Scientists propose that mechanical friction from feed, together with microbial enzymes, may start breaking down plastic surfaces. Certain plastics, such as PLA and PHB, showed stronger links to these changes. 

Microbial reaction to microplastics

Barley incubations showed the strongest microbial reaction. Here, microplastics reduced proteins used for carbohydrate and amino acid metabolism in cattle.

At the same time, proteins linked to stress responses and repair became more abundant. This shift signals a stressed microbiome trying to protect itself.

Taxonomic changes supported this pattern. Microbes from Bacteroidetes declined, while Firmicutes and some Proteobacteria increased. Shifts in these groups often signal dysbiosis.

Such changes also appear in studies across soil, fish, poultry, and rodent systems exposed to plastics. They often involve oxidative stress, reduced enzyme activity, and weaker feed digestion.

Rumen microbes and microplastics

The study confirms that rumen microbes react strongly to plastics. Smaller particles produced stronger effects, likely due to their larger surface area and closer contact with microbes.

This made physical and biochemical interactions easier, and possibly increased plastic fragmentation. 

“Our study shows for the first time that microplastics do not simply pass through the digestive tract of farm animals,” said Jana Seifert, a researcher at the University of Hohenheim.

“Instead, they interact with the gut microbiome, alter fermentation processes, and are partially broken down.”

Microplastics, cattle, and food safety

Microplastics may travel beyond the rumen. Particles smaller than 100 micrometers can pass intestinal barriers. Once inside tissues, they may accumulate in organs.

This raises concerns about food safety because meat, milk, and other animal products may carry tiny fragments or their byproducts.

A stressed microbiome could also reduce feed efficiency. This weakens animal performance and raises production costs.

In young or stressed animals, plastic fragments may pass into tissues more easily. This increases the risk of plastic movement through the wider food chain.

“Plastic pollution isn’t just an environmental issue ‘out there.’ It has direct biological consequences for farm animals – and potentially for humans – through the food chain,” said Cordt Zollfrank of the Technical University of Munich.

Keeping plastics off farms

Researchers call for better control over plastic use in agriculture. Silage wraps, packaging, and sludge applications all add microplastics to fields. Limiting these inputs can help protect animals and the people who rely on them.

The study also gives regulators and veterinarians new evidence. Microplastics change microbial activity and may shrink in size during digestion. These interactions must be considered when setting safe limits for feed contamination.

“Our findings may also help to inform future research on microplastic-microbiome interactions in non-ruminant species, such as pigs, although this still needs to be tested in those animals,” said Brugger.

The study leaves important questions open.

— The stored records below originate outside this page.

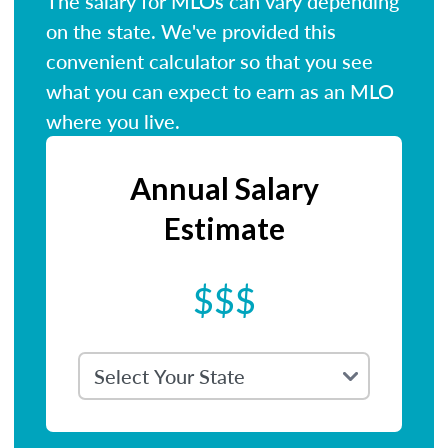
The salary for MLOs can vary depending
on the state. We've provided this
convenient calculator so that you see
what you can expect to earn as an MLO
where you live.
Annual Salary
Estimate
$$$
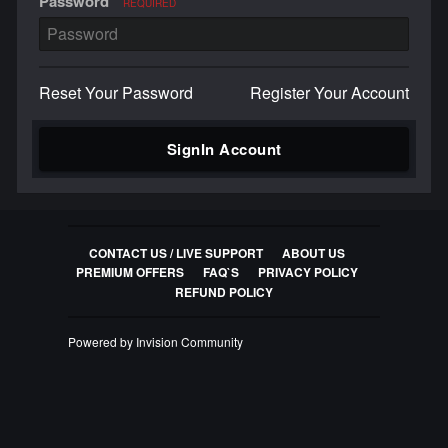
Password
REQUIRED
Reset Your Password
Register Your Account
SignIn Account
CONTACT US / LIVE SUPPORT
ABOUT US
PREMIUM OFFERS
FAQ`S
PRIVACY POLICY
REFUND POLICY
Powered by Invision Community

Scientists still need to confirm how far plastic fragments travel in living animals, how much accumulates in tissues, and whether nanoplastics form during digestion.

Future work must also measure gases more precisely to understand how plastic breakdown affects fermentation. Still, the message is clear.

Microplastics do not stay passive inside farm animals like cattle. They spark stress, shape microbial communities, and may change the safety of the food chain.

The study is published in the Journal of Hazardous Materials.